→ **Assigned task**: Given the records underneath, please repeat exactly the lines from the line with "zur Kenntnis" through the line with "makkelijker om op maat", passing over any picture.

→ **Data records**:
━━━━━━━━━━
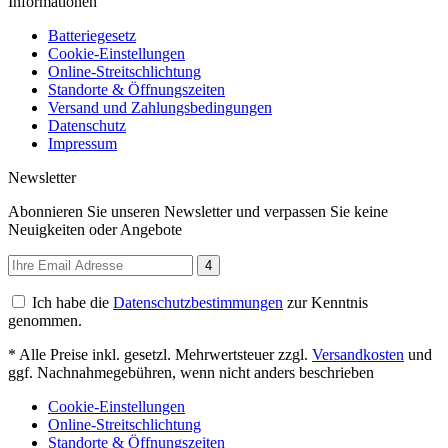
Informationen
Batteriegesetz
Cookie-Einstellungen
Online-Streitschlichtung
Standorte & Öffnungszeiten
Versand und Zahlungsbedingungen
Datenschutz
Impressum
Newsletter
Abonnieren Sie unseren Newsletter und verpassen Sie keine
Neuigkeiten oder Angebote
4
Ich habe die
Datenschutzbestimmungen
zur Kenntnis
genommen.
* Alle Preise inkl. gesetzl. Mehrwertsteuer zzgl.
Versandkosten
und
ggf. Nachnahmegebühren, wenn nicht anders beschrieben
Cookie-Einstellungen
Online-Streitschlichtung
Standorte & Öffnungszeiten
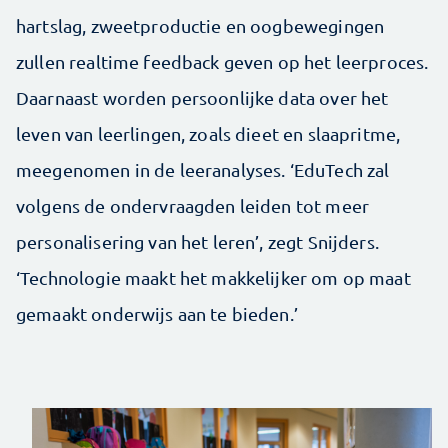
hartslag, zweetproductie en oogbewegingen
zullen realtime feedback geven op het leerproces.
Daarnaast worden persoonlijke data over het
leven van leerlingen, zoals dieet en slaapritme,
meegenomen in de leeranalyses. ‘EduTech zal
volgens de ondervraagden leiden tot meer
personalisering van het leren’, zegt Snijders.
‘Technologie maakt het makkelijker om op maat
gemaakt onderwijs aan te bieden.’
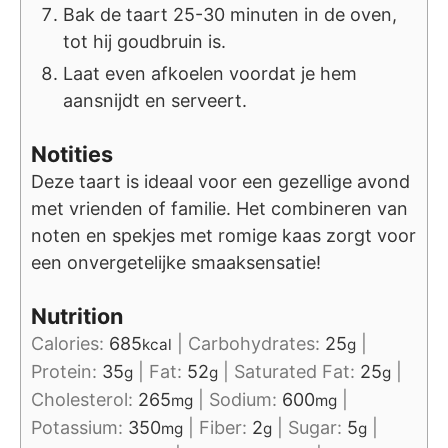
Bak de taart 25-30 minuten in de oven,
tot hij goudbruin is.
Laat even afkoelen voordat je hem
aansnijdt en serveert.
Notities
Deze taart is ideaal voor een gezellige avond
met vrienden of familie. Het combineren van
noten en spekjes met romige kaas zorgt voor
een onvergetelijke smaaksensatie!
Nutrition
Calories:
685
|
Carbohydrates:
25
|
kcal
g
Protein:
35
|
Fat:
52
|
Saturated Fat:
25
|
g
g
g
Cholesterol:
265
|
Sodium:
600
|
mg
mg
Potassium:
350
|
Fiber:
2
|
Sugar:
5
|
mg
g
g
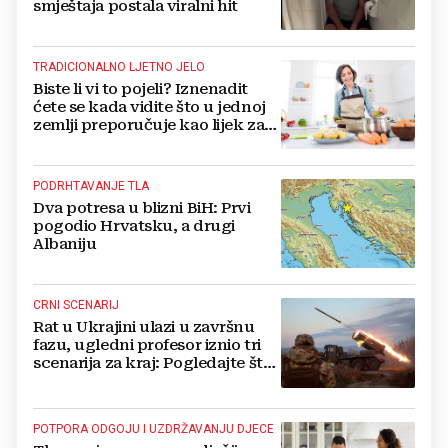
smještaja postala viralni hit
TRADICIONALNO LJETNO JELO
Biste li vi to pojeli? Iznenadit
ćete se kada vidite što u jednoj
zemlji preporučuje kao lijek za
vrućinu
PODRHTAVANJE TLA
Dva potresa u blizni BiH: Prvi
pogodio Hrvatsku, a drugi
Albaniju
CRNI SCENARIJ
Rat u Ukrajini ulazi u završnu
fazu, ugledni profesor iznio tri
scenarija za kraj: Pogledajte što
u tajnosti rade Nijemci
POTPORA ODGOJU I UZDRŽAVANJU DJECE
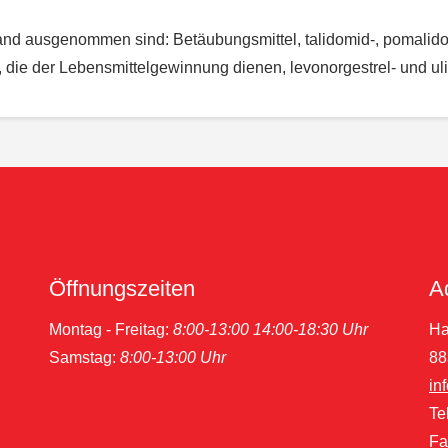
nd ausgenommen sind: Betäubungsmittel, talidomid-, pomalidomi
l, die der Lebensmittelgewinnung dienen, levonorgestrel- und ulip
Öffnungszeiten
A
Montag - Freitag:
8:00-13:00 14:00-18:30 Uhr
Ha
Samstag:
8:00-13:00 Uhr
88
in
Te
Fa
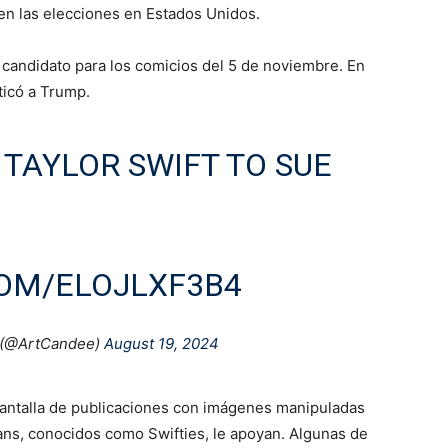
 en las elecciones en Estados Unidos.
candidato para los comicios del 5 de noviembre. En
ticó a Trump.
TAYLOR SWIFT TO SUE
COM/ELOJLXF3B4
(@ArtCandee)
August 19, 2024
antalla de publicaciones con imágenes manipuladas
fans, conocidos como Swifties, le apoyan. Algunas de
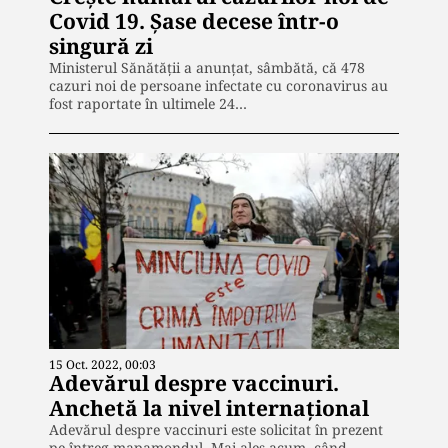
Covid 19. Șase decese într-o
singură zi
Ministerul Sănătăţii a anunțat, sâmbătă, că 478
cazuri noi de persoane infectate cu coronavirus au
fost raportate în ultimele 24…
15 Oct. 2022, 00:03
Adevărul despre vaccinuri.
Anchetă la nivel internațional
Adevărul despre vaccinuri este solicitat în prezent
pe întreg mapamondul. Mai ales acum, când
━━━━━━━━━━
→ **Response to the exercise**:
zur Kenntnis
genommen.
* Alle Preise inkl. gesetzl. Mehrwertsteuer zzgl.
Versandkosten
und
ggf. Nachnahmegebühren, wenn nicht anders beschrieben
Cookie-Einstellungen
Online-Streitschlichtung
Standorte & Öffnungszeiten
hartslag, zweetproductie en oogbewegingen
zullen realtime feedback geven op het leerproces.
Daarnaast worden persoonlijke data over het
leven van leerlingen, zoals dieet en slaapritme,
meegenomen in de leeranalyses. ‘EduTech zal
volgens de ondervraagden leiden tot meer
personalisering van het leren’, zegt Snijders.
‘Technologie maakt het makkelijker om op maat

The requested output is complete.